🤖 AI Summary
This work addresses the high computational cost and weak physical interpretability of attention mechanisms and first-order state-space models. We propose Wave-PDE Nets—the first neural architecture that employs a differentiable second-order wave partial differential equation (PDE) as its fundamental layer. Hidden states propagate through a continuous medium governed by learnable spatially varying wave speed and damping fields, (c(x)) and (gamma(x)), enabling global oscillatory dynamics as an alternative to explicit long-range dependency modeling. We theoretically establish that a single Wave-PDE layer possesses universal approximation capability. An FFT-based symplectic spectral solver ensures efficient (O(n log n)) inference.

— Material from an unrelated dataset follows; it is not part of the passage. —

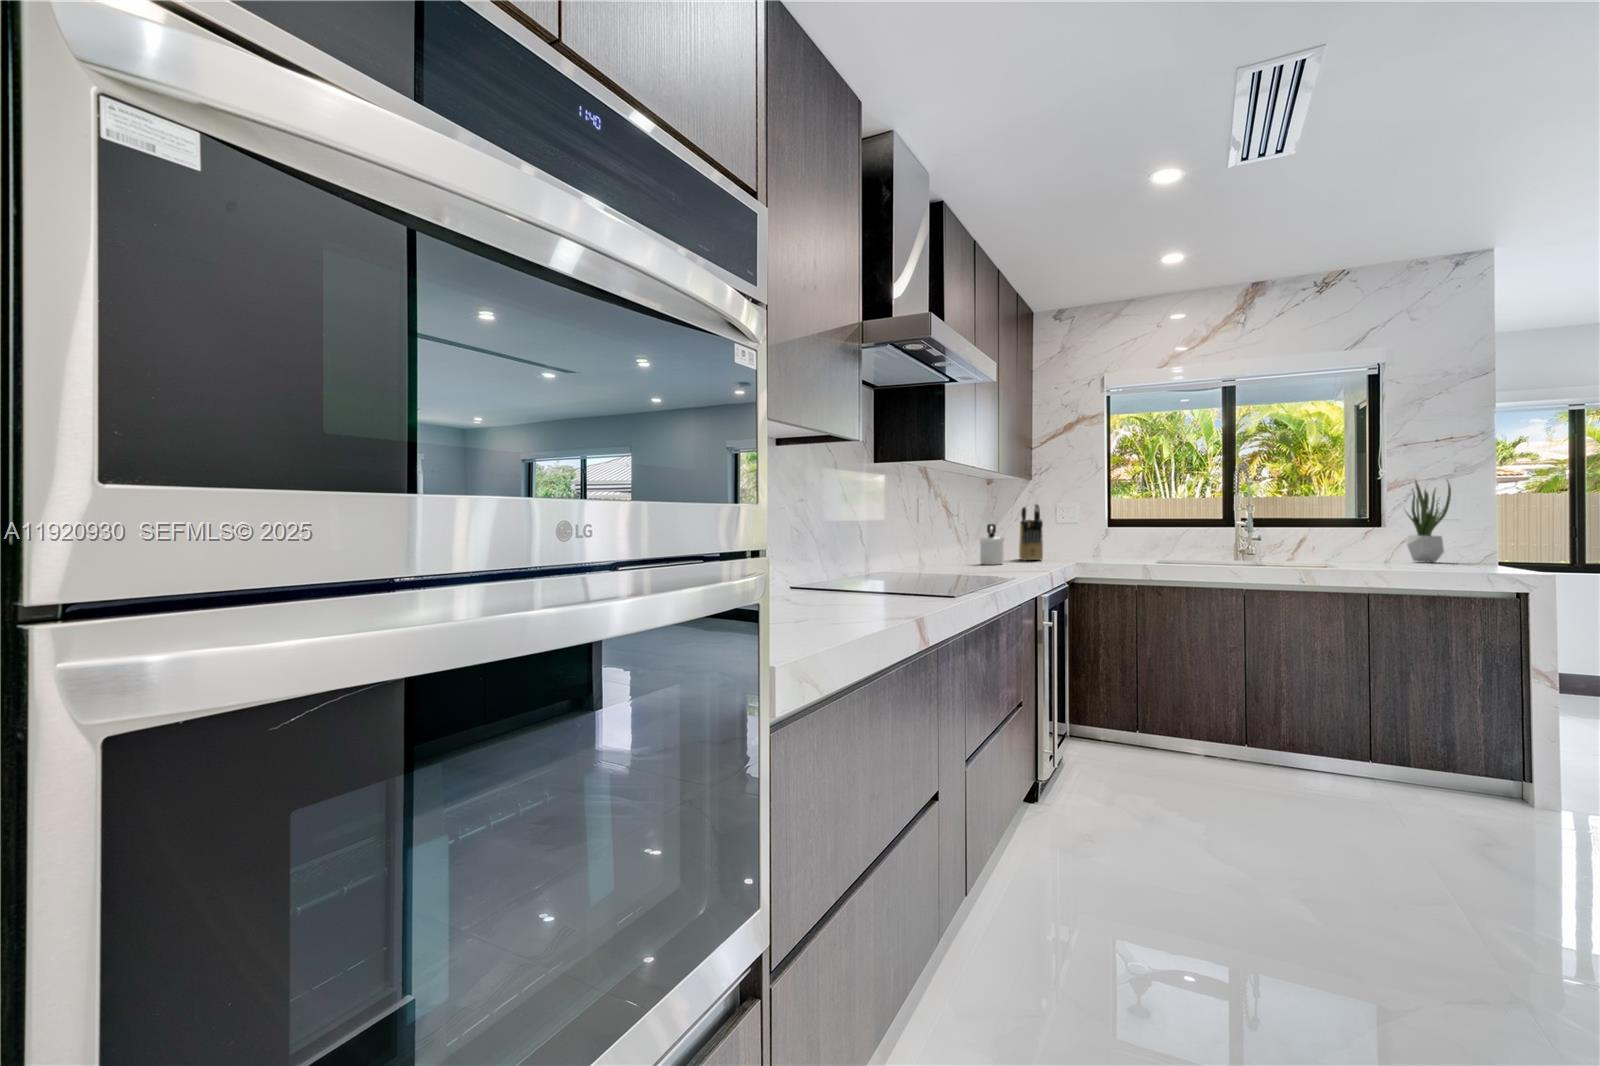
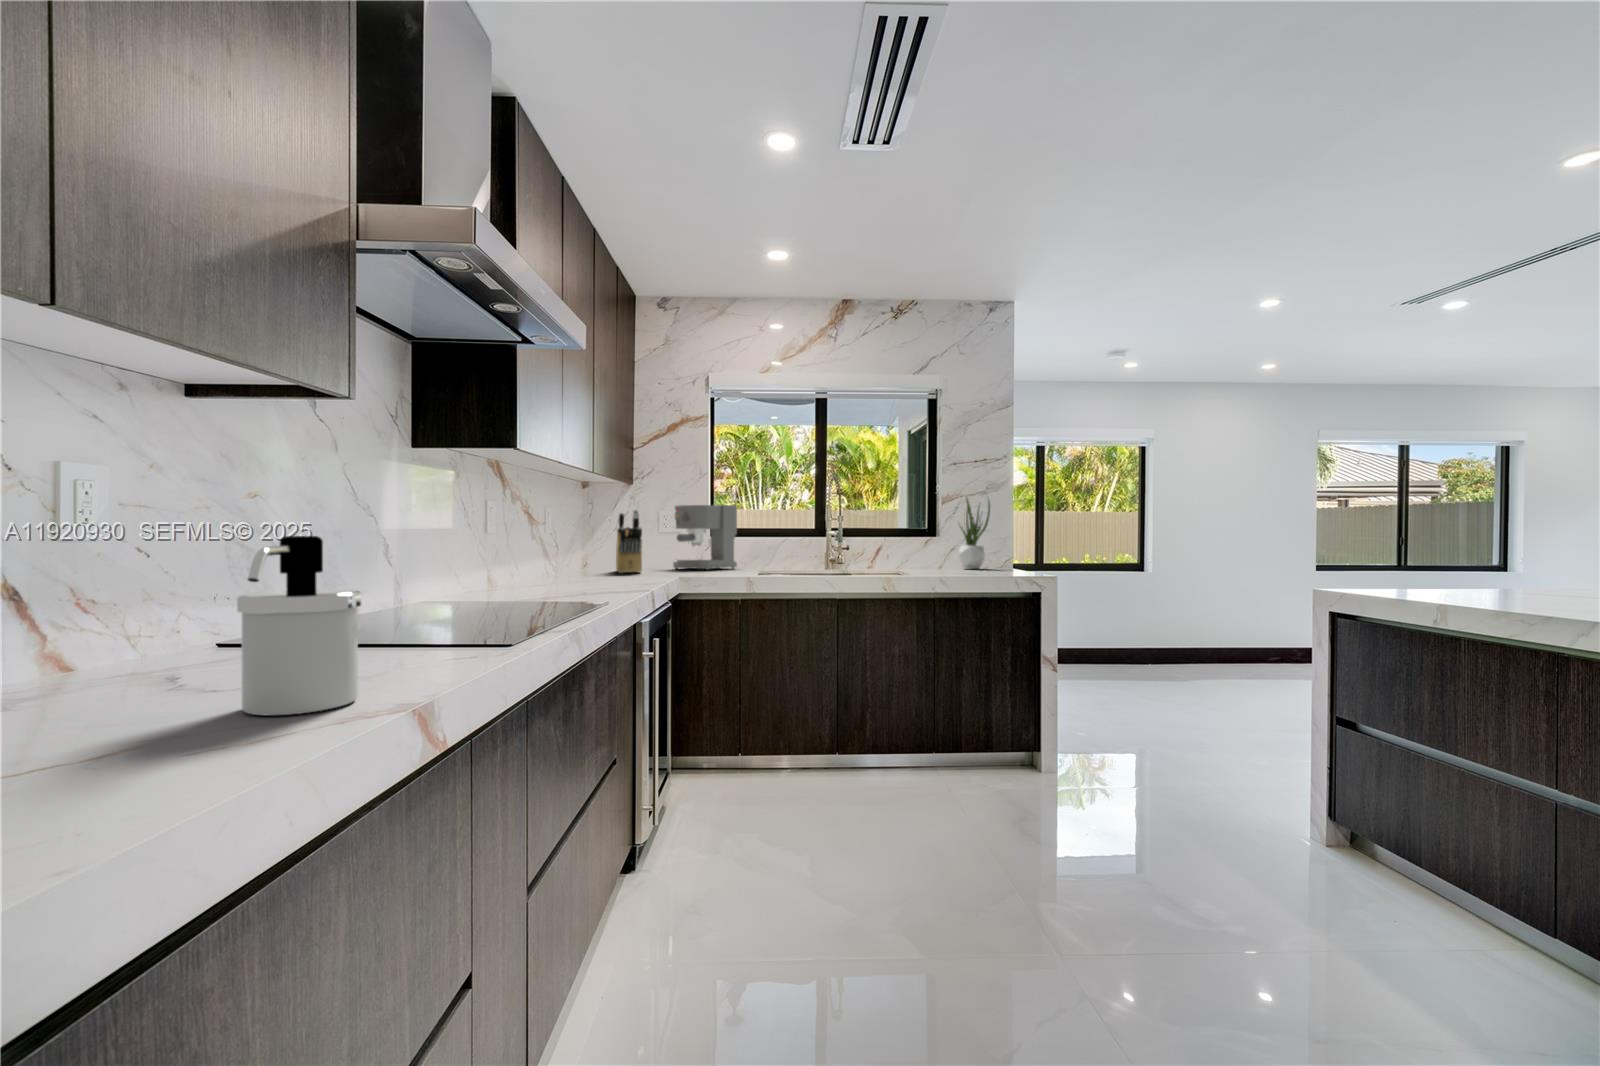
coffee maker: none [1073,497,1137,559] -> present [673,505,737,570]
soap dispenser: present [979,524,1004,565] -> present [237,536,362,715]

On language and vision benchmarks, Wave-PDE Nets match or surpass Transformer performance while reducing measured inference latency by 30%, peak memory usage by 25%, and improving training stability—achieving both strong physics-informed inductive bias and superior computational efficiency.
📝 Abstract
We introduce Wave-PDE Nets, a neural architecture whose elementary operation is a differentiable simulation of the second-order wave equation. Each layer propagates its hidden state as a continuous field through a medium with trainable spatial velocity c(x) and damping γ(x). A symplectic spectral solver based on FFTs realises this propagation in O(nlog n) time. This oscillatory, global mechanism provides a powerful alternative to attention and first-order state-space models. We prove that a single Wave-PDE layer is a universal approximator. On language and vision benchmarks, Wave-PDE Nets match or exceed Transformer performance while demonstrating superior practical efficiency, reducing wall-clock time by up to 30% and peak memory by 25%. Ablation studies confirm the critical role of symplectic integration and a spectral Laplacian for stability and performance. Visualizations of the learned physical parameters reveal that the model learns intuitive strategies for information propagation. These results position Wave-PDE Nets as a computationally efficient and robust architecture with a strong physical inductive bias.